52 Although the grant of remission under Article 13 necessitates the submission of an application by the person concerned to the competent authority and Regulation No 1430/79 provides that the competent authorities may grant remission only in the cases provided for in Article 2, those provisions do not prevent those authorities from checking in all cases that the circumstances relied on do not fall within any of the cases referred to by the rules in question.

53 It is true that Article 5(1) and Article 6(1) of Regulation No 3799/86, on the competence of the national authorities and the Commission to assess applications for remission or repayment, refer, respectively, to "an application under Article 13(2) of the basic Regulation" and to "an application for repayment or remission under [the same article] ...". However, those provisions cannot be interpreted as precluding national authorities from examining whether the factual reasons set out in an application for remission correspond to a situation covered by Article 13(1) of that regulation and, where appropriate, from granting remission of the import duties in question.

54 The answer to be given to the third question must therefore be that where, in an application actually seeking remission of import duties, the person concerned relies on facts capable of constituting a special situation within the meaning of Article 13(1) of Regulation No 1430/79, without, however, expressly mentioning that provision, that omission does not prevent the national customs authority from considering the application with reference to that provision.

Costs

55 The costs incurred by the Portuguese Government and by the Commission of the European Communities, which have submitted observations to the Court, are not recoverable. Since these proceedings are, for the parties to the main proceedings, a step in the action pending before the national court, the decision on costs is a matter for that court.

On those grounds,

THE COURT (Third Chamber)

in answer to the questions submitted to it by the Tribunal Tributário de Segunda Instância, by order of 19 January 1993, hereby rules:

1. The decision of the national customs authority, adopted pursuant to Article 7(1) of Commission Regulation (EEC) No 1574/80 of 20 June 1980 laying down provisions for the implementation of Articles 16 and 17 of Council Regulation (EEC) No 1430/79, relates directly to the obligation of a natural or legal person to pay the amount of the import duties applicable under the current provisions to the goods subject to such duties. It is for the national court to draw the relevant conclusions from that finding when determining whether it has jurisdiction in the matter.

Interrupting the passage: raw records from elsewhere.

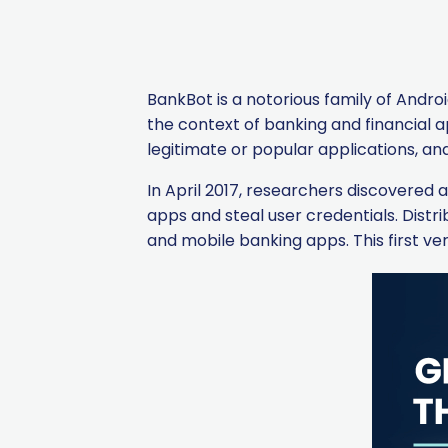
BankBot is a notorious family of Androi
the context of banking and financial a
legitimate or popular applications, a
In April 2017, researchers discovered
apps and steal user credentials. Dist
and mobile banking apps. This first ve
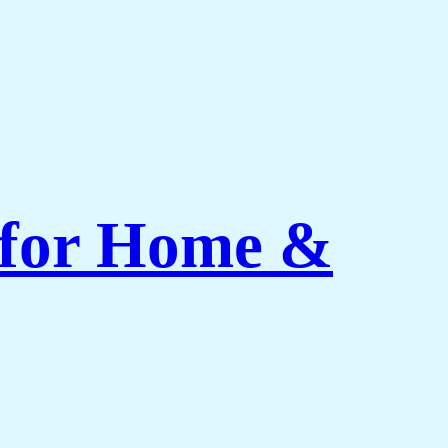
 for Home &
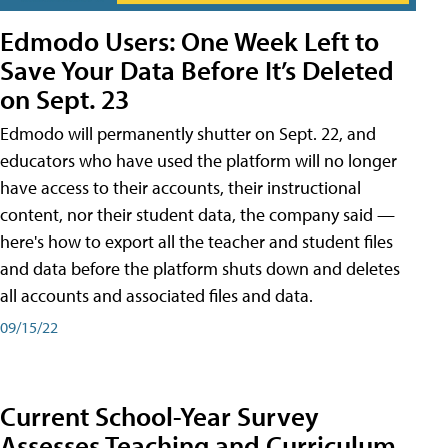
Edmodo Users: One Week Left to
Save Your Data Before It’s Deleted
on Sept. 23
Edmodo will permanently shutter on Sept. 22, and
educators who have used the platform will no longer
have access to their accounts, their instructional
content, nor their student data, the company said —
here's how to export all the teacher and student files
and data before the platform shuts down and deletes
all accounts and associated files and data.
09/15/22
Current School-Year Survey
Assesses Teaching and Curriculum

2. The words "duties ... which have not yet been paid" appearing in Article 1(2)(d) of Council Regulation (EEC) No 1430/79 of 2 July 1979 on the repayment or remission of import or export duties do not refer only to duties whose payment has been deferred.

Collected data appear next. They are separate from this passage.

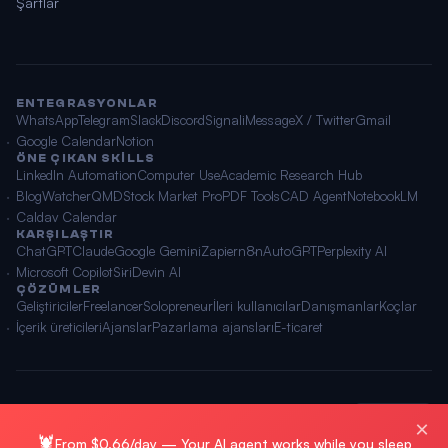
Şartlar
ENTEGRASYONLAR
WhatsApp
Telegram
Slack
Discord
Signal
iMessage
X / Twitter
Gmail
Google Calendar
Notion
ÖNE ÇIKAN SKILLS
LinkedIn Automation
Computer Use
Academic Research Hub
BlogWatcher
QMD
Stock Market Pro
PDF Tools
CAD Agent
NotebookLM
Caldav Calendar
KARŞILAŞTIR
ChatGPT
Claude
Google Gemini
Zapier
n8n
AutoGPT
Perplexity AI
Microsoft Copilot
Siri
Devin AI
ÇÖZÜMLER
Geliştiriciler
Freelancer
Solopreneur
İleri kullanıcılar
Danışmanlar
Koçlar
İçerik üreticileri
Ajanslar
Pazarlama ajansları
E-ticaret
© 2026 OpenClawAI ·
Site haritası
·
Gizlilik
·
Şartlar
🌐 Türkçe
×
🦞
From $0.66/day — Your AI agent works while you sleep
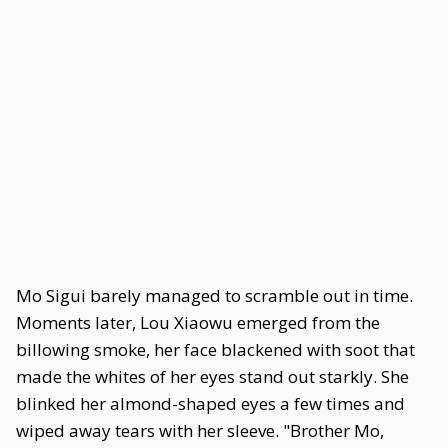
Mo Sigui barely managed to scramble out in time.
Moments later, Lou Xiaowu emerged from the
billowing smoke, her face blackened with soot that
made the whites of her eyes stand out starkly. She
blinked her almond-shaped eyes a few times and
wiped away tears with her sleeve. "Brother Mo,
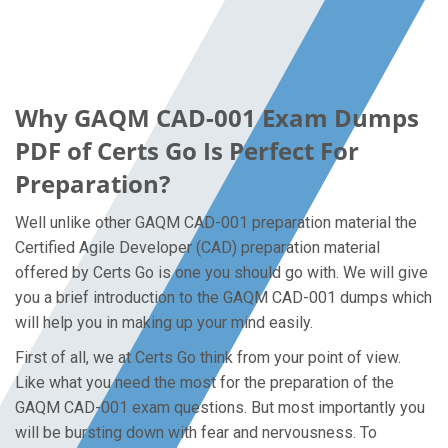
Why GAQM CAD-001 Exam Dumps
PDF of Certs Go Is Perfect For
Preparation?
Well unlike other GAQM CAD-001 preparation material the
Certified Agile Developer (CAD) preparation material
offered by Certs Go is one you should go with. We will give
you a brief introduction to the GAQM CAD-001 dumps which
will help you in making up your mind easily.
First of all, we at Certs Go think from your point of view.
Like what you need the most for the preparation of the
GAQM CAD-001 exam questions. But most importantly you
will be bursting down with fear and nervousness. To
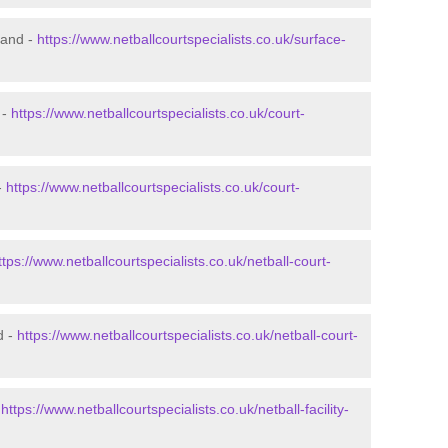
land -
https://www.netballcourtspecialists.co.uk/surface-
 -
https://www.netballcourtspecialists.co.uk/court-
-
https://www.netballcourtspecialists.co.uk/court-
ttps://www.netballcourtspecialists.co.uk/netball-court-
d -
https://www.netballcourtspecialists.co.uk/netball-court-
-
https://www.netballcourtspecialists.co.uk/netball-facility-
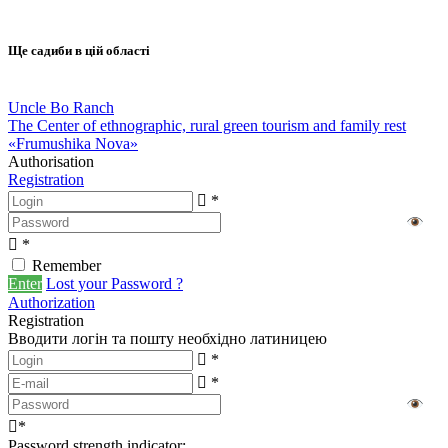
Ще садиби в цій області
Uncle Bo Ranch
The Center of ethnographic, rural green tourism and family rest
«Frumushika Nova»
Authorisation
Registration
*
*
Remember
Enter
Lost your Password ?
Authorization
Registration
Вводити логін та пошту необхідно латиницею
*
*
*
Password strength indicator:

3. Examination of the fourth question has disclosed no factor of such a kind as to call in question the validity of Article 4(2)(c) of Commission Regulation (EEC) No 3799/86 of 12 December 1986 laying down provisions for the implementation of Articles 4a, 6a, 11a and 13 of Council Regulation (EEC) No 1430/79.

4. Where, in an application actually seeking remission of import duties, the person concerned relies on facts capable of constituting a special situation within the meaning of Article 13(1) of Regulation No 1430/79, without, however, expressly mentioning that provision, that omission does not prevent the national customs authority from considering the application with reference to that provision.